# Evaluation Report

Evaluation of the `dynamo-troubleshoot` skill before publication through NVSkills-Eval.

This benchmark summarizes 3-Tier Evaluation from NVSkills-Eval results for the skill. The goal is to document whether the skill is safe, discoverable, effective, and useful for agents before it is published for broader workflow use.

## Evaluation Summary

- Skill: `dynamo-troubleshoot`
- Evaluation date: 2026-05-28
- NVSkills-Eval profile: `external`
- Overall verdict: FAIL
- Tier 3 live agent evaluation: not available in this report

## Agents Used

- Tier 3 agent details were not available in this report.

## Metrics Used

Reported benchmark dimensions:

- Security: checks whether skill-assisted execution avoids unsafe behavior such as secret leakage, destructive commands, or unauthorized access.
- Correctness: checks whether the agent follows the expected workflow and produces the correct final output.
- Discoverability: checks whether the agent loads the skill when relevant and avoids using it when irrelevant.
- Effectiveness: checks whether the agent performs measurably better with the skill than without it.
- Efficiency: checks whether the agent uses fewer tokens and avoids redundant work.

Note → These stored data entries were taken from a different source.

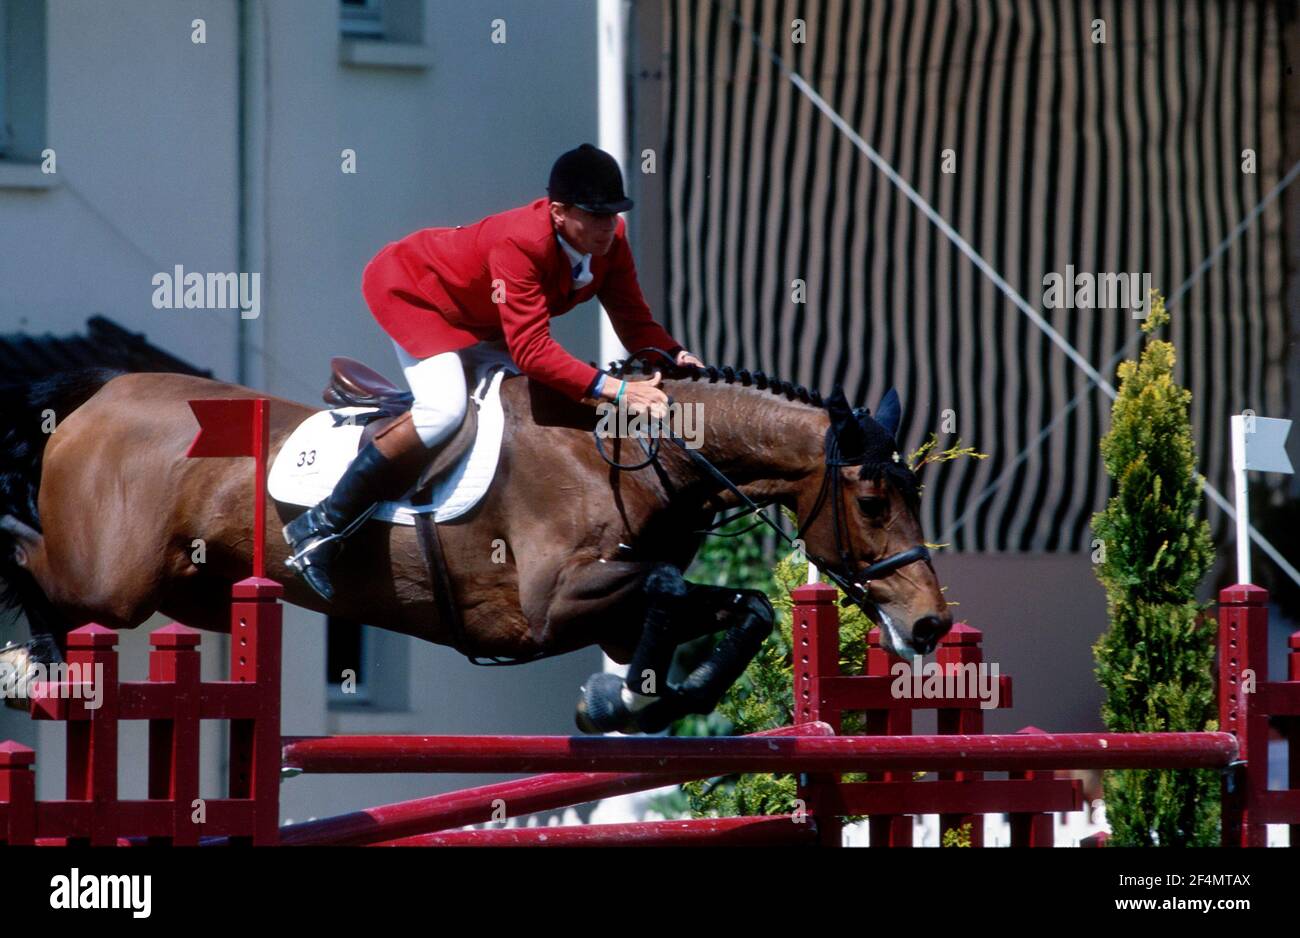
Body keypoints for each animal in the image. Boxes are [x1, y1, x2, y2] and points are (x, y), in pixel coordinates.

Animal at [2, 358, 956, 732]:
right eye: (874, 500)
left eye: (916, 495)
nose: (932, 625)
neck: (634, 455)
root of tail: (97, 397)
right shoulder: (548, 610)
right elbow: (670, 592)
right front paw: (622, 700)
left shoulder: (613, 611)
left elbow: (743, 608)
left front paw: (635, 700)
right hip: (111, 581)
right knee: (22, 556)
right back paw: (31, 663)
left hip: (189, 592)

Underlying evaluation signals used in this run:

- No Tier 3 evaluation signal details were available in this report.

## Test Tasks

Tier 3 evaluation task details were not available in this report.

## Results

Tier 3 dimension rollup was not available in this report.

## Tier 1: Static Validation Summary

Tier 1 validation passed with observations. NVSkills-Eval ran 9 checks and found 7 total findings.

Top findings:

- MEDIUM SECURITY/Unknown (LP3): MCP Least Privilege: The skill invokes shell commands (kubectl, python3) and writes output files (debug bundle) without declaring explicit pe (`SKILL.md:1`)
- MEDIUM SECURITY/Unknown (SDI-4): The 'Limitations' section explicitly claims the skill is 'Read-only. Never mutates the cluster; remediation commands are (`SKILL.md:144`)
- MEDIUM SECURITY/Unknown (SQP-2): The skill card documents that outputs include 'Shell commands' and 'Configuration instructions' but does not include any (`skill-card.md:26`)
- LOW QUALITY/quality_discoverability: Description very long (221 chars, recommend 50-150) (`skills/dynamo-troubleshoot/SKILL.md`)
- LOW SCHEMA/unexpected_file: Unexpected 'skill-card.md' in skill root (`skills/dynamo-troubleshoot/skill-card.md`)

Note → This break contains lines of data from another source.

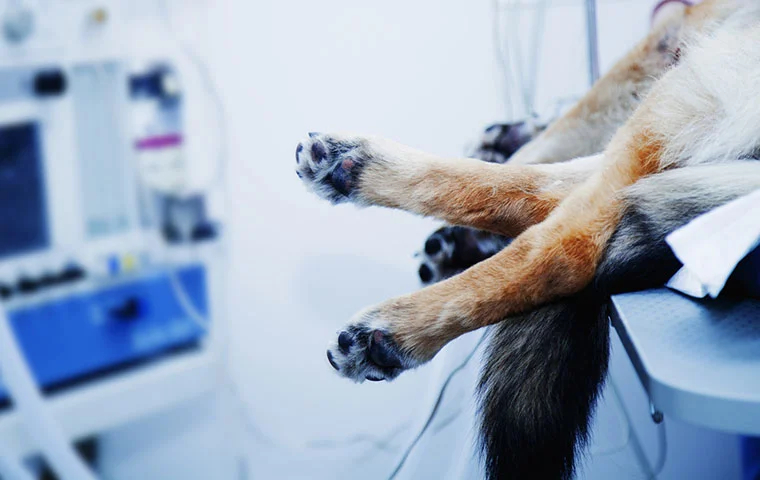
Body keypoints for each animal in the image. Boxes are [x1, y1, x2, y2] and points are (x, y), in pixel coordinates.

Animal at [295, 1, 760, 477]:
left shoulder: (665, 41)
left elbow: (550, 139)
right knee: (551, 189)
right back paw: (359, 166)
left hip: (696, 73)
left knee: (569, 244)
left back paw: (396, 328)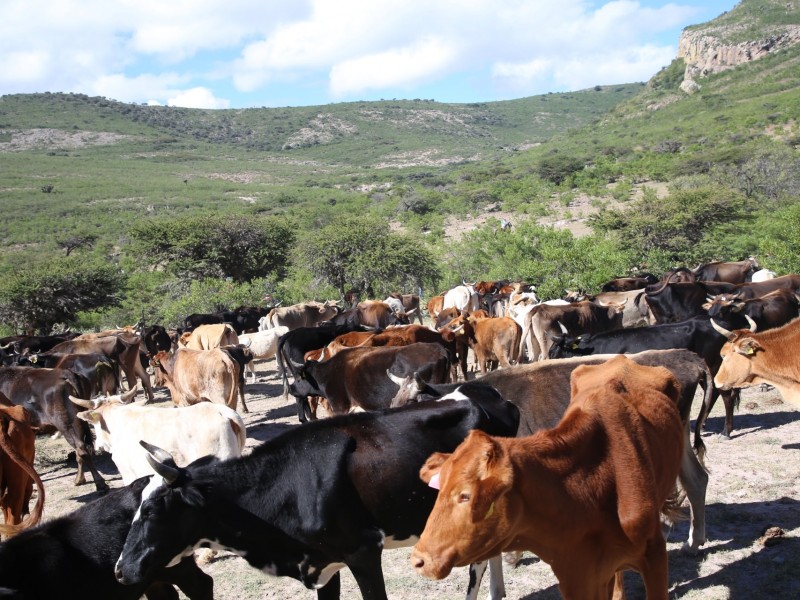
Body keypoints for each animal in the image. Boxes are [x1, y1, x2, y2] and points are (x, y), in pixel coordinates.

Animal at [115, 390, 520, 600]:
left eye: (152, 511)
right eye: (134, 510)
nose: (120, 570)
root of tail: (488, 395)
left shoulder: (364, 551)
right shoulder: (323, 564)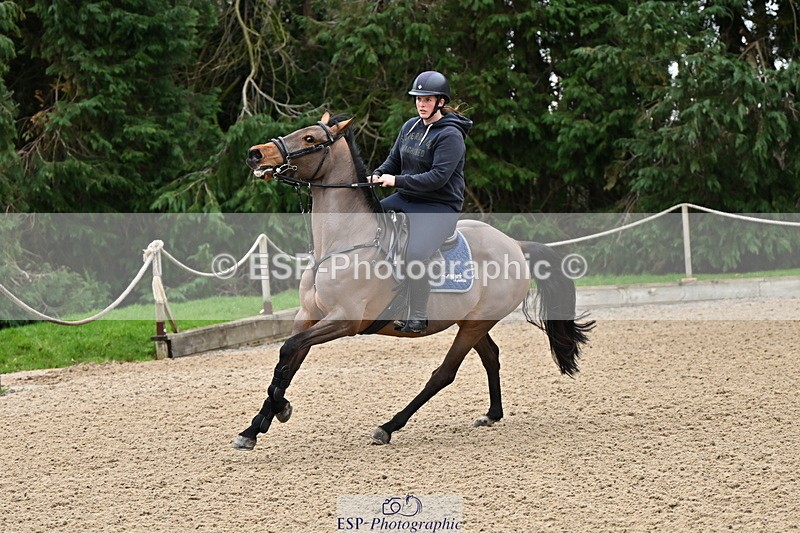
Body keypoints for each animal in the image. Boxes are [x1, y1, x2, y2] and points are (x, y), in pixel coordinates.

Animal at [234, 112, 594, 450]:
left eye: (310, 139)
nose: (255, 153)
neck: (342, 244)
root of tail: (515, 245)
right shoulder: (308, 316)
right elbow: (287, 361)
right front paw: (256, 426)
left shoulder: (345, 321)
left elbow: (287, 351)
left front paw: (277, 411)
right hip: (470, 322)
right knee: (490, 356)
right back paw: (492, 414)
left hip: (476, 323)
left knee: (444, 374)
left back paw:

## Tier 2: Deduplication Summary

Tier 2 validation reported findings. NVSkills-Eval ran 2 checks and found 1 total findings.

Top findings:

- HIGH DUPLICATE/duplicate: Duplicate content found within SKILL.md:
  "### 1. Collect A Read-Only Bundle" in SKILL.md (lines 23-41)
  vs "## Available Scripts" in SKILL.md (lines 83-94)
  vs "## Examples" in SKILL.md (lines 95-116) (`SKILL.md:23`)

## Publication Recommendation

The skill should be reviewed before NVSkills-Eval publication. Skill owners should address the findings above and rerun NVSkills-Eval to refresh this benchmark.